4. Driving the conversation
Bad blood: Two excellent reads on the Carlos Ghosn saga at Renault Nissan Mitsubishi. (Hans Greimel — Automotive News; Sean McLain, Phred Dvorak, Sam Schechner and Patricia Kowsmann — The Wall Street Journal)
- Why it matters: The arrest of Ghosn — the architect of what had been viewed as a massively successful global automotive alliance — appears to stem from a power struggle with his hand-picked successor, Nissan CEO Hiroto Saikawa.
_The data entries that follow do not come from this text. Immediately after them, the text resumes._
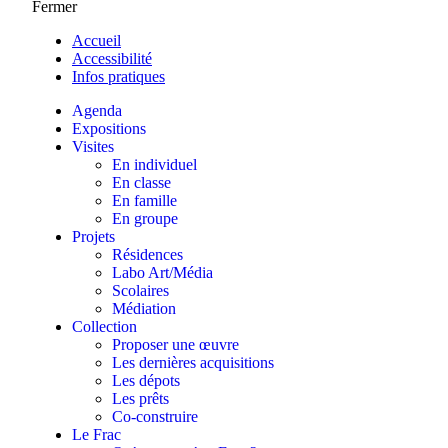
Fermer
Accueil
Accessibilité
Infos pratiques
Agenda
Expositions
Visites
En individuel
En classe
En famille
En groupe
Projets
Résidences
Labo Art/Média
Scolaires
Médiation
Collection
Proposer une œuvre
Les dernières acquisitions
Les dépots
Les prêts
Co-construire
Le Frac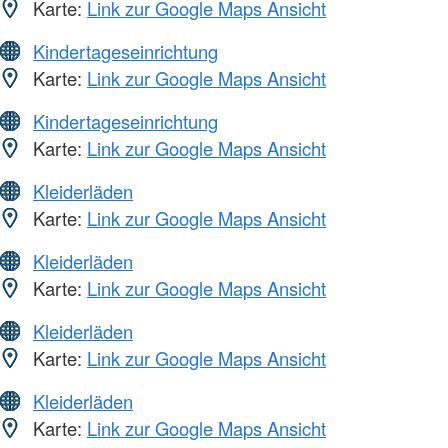
Karte:
Link zur Google Maps Ansicht
Kindertageseinrichtung
Karte:
Link zur Google Maps Ansicht
Kindertageseinrichtung
Karte:
Link zur Google Maps Ansicht
Kleiderläden
Karte:
Link zur Google Maps Ansicht
Kleiderläden
Karte:
Link zur Google Maps Ansicht
Kleiderläden
Karte:
Link zur Google Maps Ansicht
Kleiderläden
Karte:
Link zur Google Maps Ansicht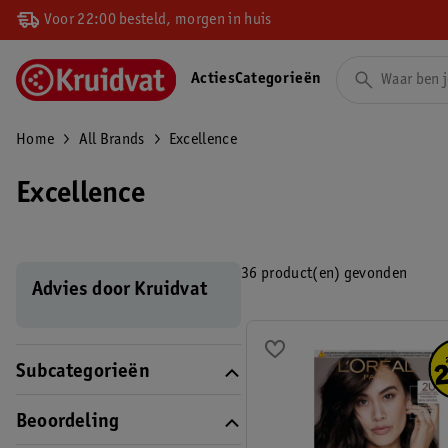
Voor 22:00 besteld, morgen in huis
Acties
Categorieën
Home
All Brands
Excellence
Excellence
36 product(en) gevonden
Advies door Kruidvat
Subcategorieën
Beoordeling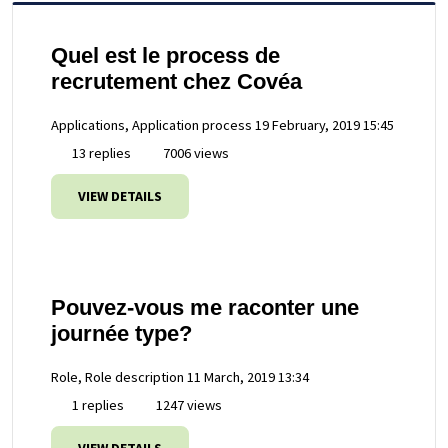
Quel est le process de
recrutement chez Covéa
Applications, Application process
19 February, 2019 15:45
13 replies
7006 views
VIEW DETAILS
Pouvez-vous me raconter une
journée type?
Role, Role description
11 March, 2019 13:34
1 replies
1247 views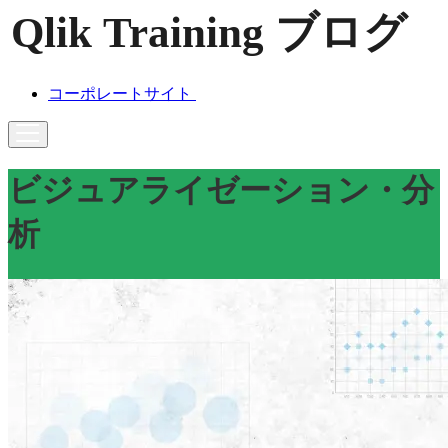
コーポレートサイト
ビジュアライゼーション・分
析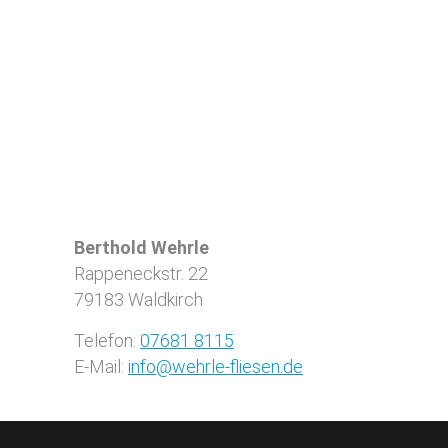
Berthold Wehrle
Rappeneckstr. 22
79183
Waldkirch
Telefon:
07681 8115
E-Mail:
info@wehrle-fliesen.de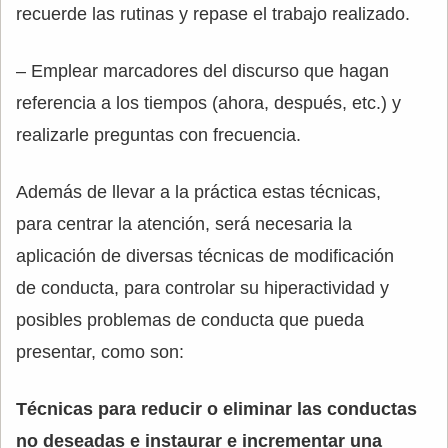
recuerde las rutinas y repase el trabajo realizado.
– Emplear marcadores del discurso que hagan
referencia a los tiempos (ahora, después, etc.) y
realizarle preguntas con frecuencia.
Además de llevar a la práctica estas técnicas,
para centrar la atención, será necesaria la
aplicación de diversas técnicas de modificación
de conducta, para controlar su hiperactividad y
posibles problemas de conducta que pueda
presentar, como son:
Técnicas para reducir o eliminar las conductas
no deseadas e instaurar e incrementar una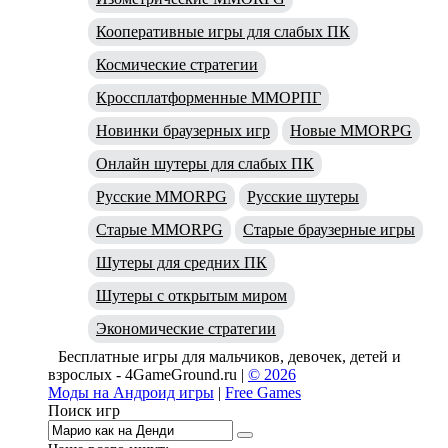
Кооперативные игры для слабых ПК
Космические стратегии
Кроссплатформенные ММОРПГ
Новинки браузерных игр
Новые MMORPG
Онлайн шутеры для слабых ПК
Русские MMORPG
Русские шутеры
Старые MMORPG
Старые браузерные игры
Шутеры для средних ПК
Шутеры с открытым миром
Экономические стратегии
Бесплатные игры для мальчиков, девочек, детей и
взрослых - 4GameGround.ru |
© 2026
Моды на Андроид игры
|
Free Games
Поиск игр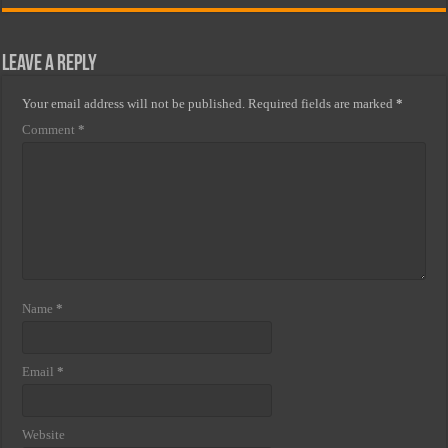
Leave a Reply
Your email address will not be published.
Required fields are marked
*
Comment
*
Name
*
Email
*
Website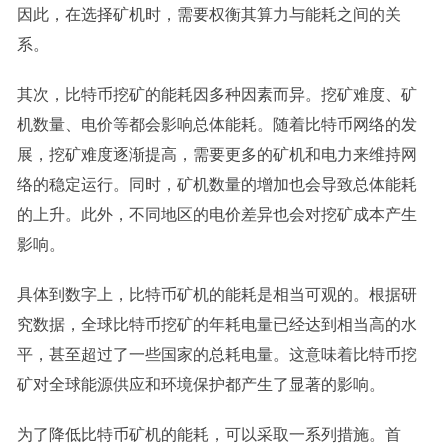
因此，在选择矿机时，需要权衡其算力与能耗之间的关
系。
其次，比特币挖矿的能耗因多种因素而异。挖矿难度、矿
机数量、电价等都会影响总体能耗。随着比特币网络的发
展，挖矿难度逐渐提高，需要更多的矿机和电力来维持网
络的稳定运行。同时，矿机数量的增加也会导致总体能耗
的上升。此外，不同地区的电价差异也会对挖矿成本产生
影响。
具体到数字上，比特币矿机的能耗是相当可观的。根据研
究数据，全球比特币挖矿的年耗电量已经达到相当高的水
平，甚至超过了一些国家的总耗电量。这意味着比特币挖
矿对全球能源供应和环境保护都产生了显著的影响。
为了降低比特币矿机的能耗，可以采取一系列措施。首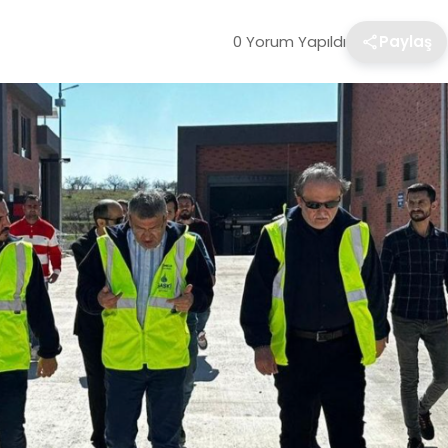
0 Yorum Yapıldı
Paylaş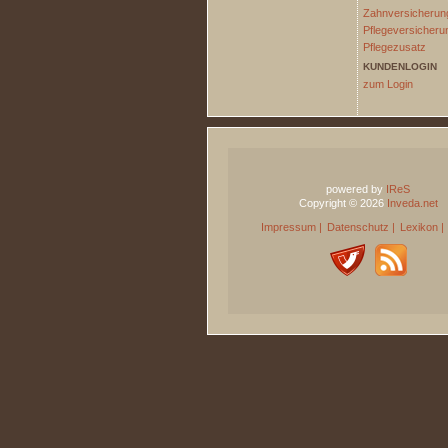
Zahnversicherun
Pflegeversicheru
Pflegezusatz
KUNDENLOGIN
zum Login
powered by
IReS
Copyright © 2026
Inveda.net
Impressum
|
Datenschutz
|
Lexikon
|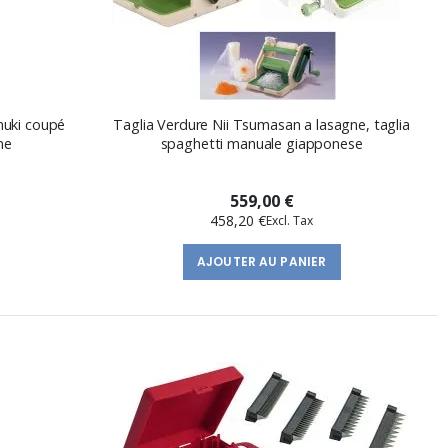
muki coupé
Taglia Verdure Nii Tsumasan a lasagne, taglia
ne
spaghetti manuale giapponese
559,00 €
458,20 €
AJOUTER AU PANIER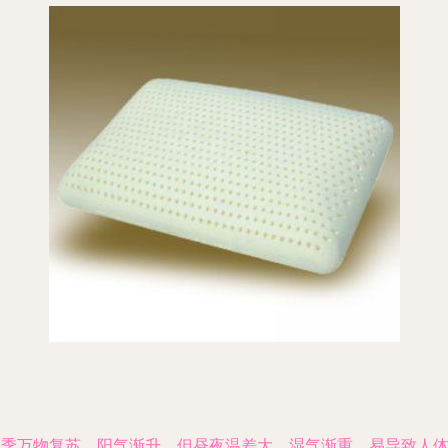
春季万物复苏，阳气渐升，但昼夜温差大、湿气渐重，易导致人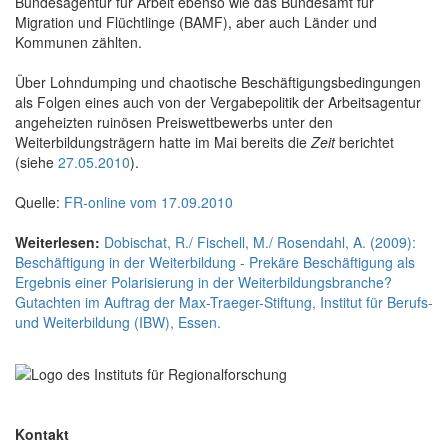
Bundesagentur für Arbeit ebenso wie das Bundesamt für
Migration und Flüchtlinge (BAMF), aber auch Länder und
Kommunen zählten.
Über Lohndumping und chaotische Beschäftigungsbedingungen
als Folgen eines auch von der Vergabepolitik der Arbeitsagentur
angeheizten ruinösen Preiswettbewerbs unter den
Weiterbildungsträgern hatte im Mai bereits die
Zeit
berichtet
(siehe
27.05.2010
).
Quelle:
FR-online vom 17.09.2010
Weiterlesen:
Dobischat, R./ Fischell, M./ Rosendahl, A. (2009):
Beschäftigung in der Weiterbildung - Prekäre Beschäftigung als
Ergebnis einer Polarisierung in der Weiterbildungsbranche?
Gutachten im Auftrag der Max-Traeger-Stiftung, Institut für Berufs-
und Weiterbildung (IBW), Essen.
Kontakt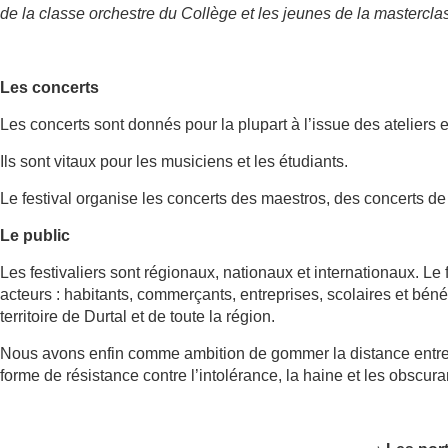
de la classe orchestre du Collège et les jeunes de la mastercla
Les concerts
Les concerts sont donnés pour la plupart à l’issue des ateliers 
Ils sont vitaux pour les musiciens et les étudiants.
Le festival organise les concerts des maestros, des concerts de
Le public
Les festivaliers sont régionaux, nationaux et internationaux. Le 
acteurs : habitants, commerçants, entreprises, scolaires et béné
territoire de Durtal et de toute la région.
Nous avons enfin comme ambition de gommer la distance entre 
forme de résistance contre l’intolérance, la haine et les obscur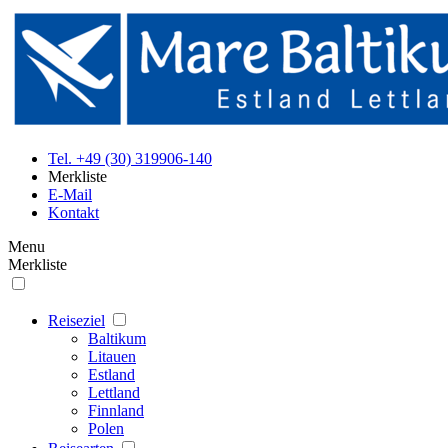
Tel. +49 (30) 319906-140
Merkliste
E-Mail
Kontakt
Menu
Merkliste
Reiseziel
Baltikum
Litauen
Estland
Lettland
Finnland
Polen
The big question now is whether the soap opera will distract the companies as massive changes sweep through the industry.
He’s baaaaack: Anthony Levandowski unveiled his new autonomous driving startup, Proton.ai. (Medium)
- Details, from Axios' Kia Kokalitcheva: Levandowski, an alumnus of Google’s self-driving car project and Uber, argues that unlike most other companies, Proton is building an advanced driver-assistance system that’s focused on learning how to drive and react like humans instead of software that “tells vehicles how to drive.”
- What he’s saying: Notably, he also refers to lidar and other common autonomous driving tech as a “crutch”— quite ironic given that Uber and Waymo spent a year in a legal battle over whether he stole lidar tech from the latter.
German robotaxis: Audi pulls the curtain back on its self-driving car program. (Andrew J. Hawkins — The Verge)
- The big picture: Audi plans to spend almost $16 billion on electric mobility and self-driving technology through 2023. Its subsidiary, Autonomous Intelligent Driving, is developing SAE level 4 robotaxis for use throughout the Volkswagen Group.
5. The gender gap in speeding deaths
More than one-quarter of all highway fatalities are caused by speeding, and men are to blame more than women.
By the numbers: 10,111 people were killed in speeding accidents in 2016, up 4% from the year before, according to NHTSA. In fatal crashes among all age groups from 2010–2017, more male drivers were speeding than female drivers.
The big picture: AVs are supposed to make roads safer, but even they won't necessarily put an end to speeding if a hurried driver disengages the system to get to work on time.